__Problem details__. Duplicate the lines of the records word for word, starting at the very first line and going on through the line that contains "scientific name: Cuspidaria inaequalis".

(Records excerpted from a collection)
__________

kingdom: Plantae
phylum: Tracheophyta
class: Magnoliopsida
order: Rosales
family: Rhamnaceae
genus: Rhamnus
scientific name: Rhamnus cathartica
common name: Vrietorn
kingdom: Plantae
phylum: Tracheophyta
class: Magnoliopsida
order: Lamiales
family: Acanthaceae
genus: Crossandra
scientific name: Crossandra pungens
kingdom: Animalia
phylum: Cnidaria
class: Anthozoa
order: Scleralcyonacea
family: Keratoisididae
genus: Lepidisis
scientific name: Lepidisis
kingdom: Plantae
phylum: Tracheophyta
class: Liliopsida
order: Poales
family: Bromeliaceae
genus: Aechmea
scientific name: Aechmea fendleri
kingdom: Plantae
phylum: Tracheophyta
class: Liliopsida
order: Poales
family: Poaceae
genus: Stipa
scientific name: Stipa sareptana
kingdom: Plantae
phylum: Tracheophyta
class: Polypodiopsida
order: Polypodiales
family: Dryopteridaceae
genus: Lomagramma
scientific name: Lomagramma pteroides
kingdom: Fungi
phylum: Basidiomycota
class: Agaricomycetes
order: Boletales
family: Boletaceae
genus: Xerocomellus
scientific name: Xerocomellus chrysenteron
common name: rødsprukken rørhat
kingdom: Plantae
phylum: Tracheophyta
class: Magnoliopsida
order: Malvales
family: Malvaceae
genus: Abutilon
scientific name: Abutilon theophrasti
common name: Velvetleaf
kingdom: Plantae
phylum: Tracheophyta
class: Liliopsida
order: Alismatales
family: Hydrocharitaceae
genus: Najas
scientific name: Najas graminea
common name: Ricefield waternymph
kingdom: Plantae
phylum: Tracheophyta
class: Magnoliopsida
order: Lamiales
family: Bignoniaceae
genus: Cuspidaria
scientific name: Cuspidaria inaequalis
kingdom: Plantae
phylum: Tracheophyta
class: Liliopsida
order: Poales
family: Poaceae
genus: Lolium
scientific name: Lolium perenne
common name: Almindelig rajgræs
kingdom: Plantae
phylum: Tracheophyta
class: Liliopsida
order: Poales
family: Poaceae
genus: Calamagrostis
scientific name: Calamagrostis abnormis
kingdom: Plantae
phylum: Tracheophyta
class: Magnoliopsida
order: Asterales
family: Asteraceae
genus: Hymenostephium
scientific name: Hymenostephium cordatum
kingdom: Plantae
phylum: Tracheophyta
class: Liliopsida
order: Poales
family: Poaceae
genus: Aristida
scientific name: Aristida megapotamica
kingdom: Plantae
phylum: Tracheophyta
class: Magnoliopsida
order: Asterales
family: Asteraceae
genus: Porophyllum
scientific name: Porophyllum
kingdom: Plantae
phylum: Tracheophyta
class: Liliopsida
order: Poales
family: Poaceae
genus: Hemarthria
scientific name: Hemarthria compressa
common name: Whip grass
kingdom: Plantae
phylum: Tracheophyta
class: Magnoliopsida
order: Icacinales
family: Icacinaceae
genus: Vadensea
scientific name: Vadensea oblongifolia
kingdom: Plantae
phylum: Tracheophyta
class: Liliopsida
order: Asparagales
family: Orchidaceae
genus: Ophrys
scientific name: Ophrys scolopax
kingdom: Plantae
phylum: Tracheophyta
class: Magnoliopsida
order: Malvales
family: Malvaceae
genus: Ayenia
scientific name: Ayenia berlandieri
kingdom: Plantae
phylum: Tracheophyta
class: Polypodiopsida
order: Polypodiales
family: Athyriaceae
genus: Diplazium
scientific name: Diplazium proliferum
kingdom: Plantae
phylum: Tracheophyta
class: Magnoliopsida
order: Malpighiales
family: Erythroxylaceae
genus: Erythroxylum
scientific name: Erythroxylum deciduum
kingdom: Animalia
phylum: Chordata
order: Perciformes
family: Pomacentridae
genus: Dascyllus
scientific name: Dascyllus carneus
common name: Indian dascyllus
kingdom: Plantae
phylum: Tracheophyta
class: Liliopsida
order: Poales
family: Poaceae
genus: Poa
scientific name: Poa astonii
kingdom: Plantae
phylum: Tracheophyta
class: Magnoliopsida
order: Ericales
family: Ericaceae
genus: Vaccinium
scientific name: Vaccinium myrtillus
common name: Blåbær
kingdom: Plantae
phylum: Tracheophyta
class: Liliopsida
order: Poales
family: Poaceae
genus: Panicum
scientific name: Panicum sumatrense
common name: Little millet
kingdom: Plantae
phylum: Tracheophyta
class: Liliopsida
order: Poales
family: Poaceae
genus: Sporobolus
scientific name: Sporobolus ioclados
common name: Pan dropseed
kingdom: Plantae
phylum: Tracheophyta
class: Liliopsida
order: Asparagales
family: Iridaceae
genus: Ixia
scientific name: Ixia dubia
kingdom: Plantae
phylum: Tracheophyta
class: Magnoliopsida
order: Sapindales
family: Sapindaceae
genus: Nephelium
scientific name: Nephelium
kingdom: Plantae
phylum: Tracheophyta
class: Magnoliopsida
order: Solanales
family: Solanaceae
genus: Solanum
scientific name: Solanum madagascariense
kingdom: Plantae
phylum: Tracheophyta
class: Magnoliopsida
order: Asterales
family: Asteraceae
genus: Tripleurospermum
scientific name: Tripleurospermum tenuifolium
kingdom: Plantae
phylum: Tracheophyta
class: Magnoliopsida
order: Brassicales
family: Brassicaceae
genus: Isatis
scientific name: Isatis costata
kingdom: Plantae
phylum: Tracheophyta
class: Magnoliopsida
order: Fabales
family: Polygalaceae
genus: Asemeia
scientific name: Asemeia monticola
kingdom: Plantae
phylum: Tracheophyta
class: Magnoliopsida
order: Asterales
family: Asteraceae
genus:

__________

__Output below__.
kingdom: Plantae
phylum: Tracheophyta
class: Magnoliopsida
order: Rosales
family: Rhamnaceae
genus: Rhamnus
scientific name: Rhamnus cathartica
common name: Vrietorn
kingdom: Plantae
phylum: Tracheophyta
class: Magnoliopsida
order: Lamiales
family: Acanthaceae
genus: Crossandra
scientific name: Crossandra pungens
kingdom: Animalia
phylum: Cnidaria
class: Anthozoa
order: Scleralcyonacea
family: Keratoisididae
genus: Lepidisis
scientific name: Lepidisis
kingdom: Plantae
phylum: Tracheophyta
class: Liliopsida
order: Poales
family: Bromeliaceae
genus: Aechmea
scientific name: Aechmea fendleri
kingdom: Plantae
phylum: Tracheophyta
class: Liliopsida
order: Poales
family: Poaceae
genus: Stipa
scientific name: Stipa sareptana
kingdom: Plantae
phylum: Tracheophyta
class: Polypodiopsida
order: Polypodiales
family: Dryopteridaceae
genus: Lomagramma
scientific name: Lomagramma pteroides
kingdom: Fungi
phylum: Basidiomycota
class: Agaricomycetes
order: Boletales
family: Boletaceae
genus: Xerocomellus
scientific name: Xerocomellus chrysenteron
common name: rødsprukken rørhat
kingdom: Plantae
phylum: Tracheophyta
class: Magnoliopsida
order: Malvales
family: Malvaceae
genus: Abutilon
scientific name: Abutilon theophrasti
common name: Velvetleaf
kingdom: Plantae
phylum: Tracheophyta
class: Liliopsida
order: Alismatales
family: Hydrocharitaceae
genus: Najas
scientific name: Najas graminea
common name: Ricefield waternymph
kingdom: Plantae
phylum: Tracheophyta
class: Magnoliopsida
order: Lamiales
family: Bignoniaceae
genus: Cuspidaria
scientific name: Cuspidaria inaequalis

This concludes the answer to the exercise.